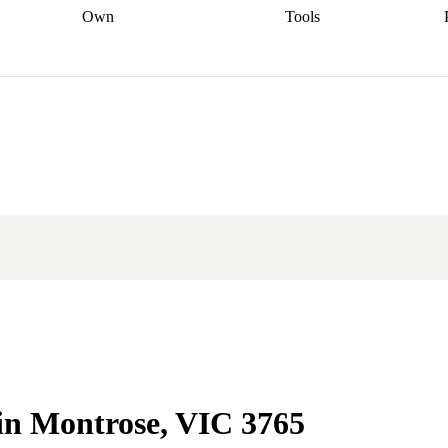
Own
Tools
a broker
Start
Start your refinance
Find your borrowing
Sort out your
journey
Talk to a broker
Find a
power
Contract
, sell
broker
Calculate your live
analyser
5% guarantee
ers
equity
Track my property
calculator
Home value
value
Refinance my
calculator
Check your
loan
Renovating my
credit score
Calculate
d
home
Getting sell ready
Using
your repayments
Aussie
your home equity
Home and
app
Other calculators
 resources
content insurance
 in Montrose, VIC 3765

Work to complete:
Restate the listing above word for word and skip each picture.

Answer box:
Own
Tools
a broker
Start
Start your refinance
Find your borrowing
Sort out your
journey
Talk to a broker
Find a
power
Contract
, sell
broker
Calculate your live
analyser
5% guarantee
ers
equity
Track my property
calculator
Home value
value
Refinance my
calculator
Check your
loan
Renovating my
credit score
Calculate
d
home
Getting sell ready
Using
your repayments
Aussie
your home equity
Home and
app
Other calculators
 resources
content insurance
 in Montrose, VIC 3765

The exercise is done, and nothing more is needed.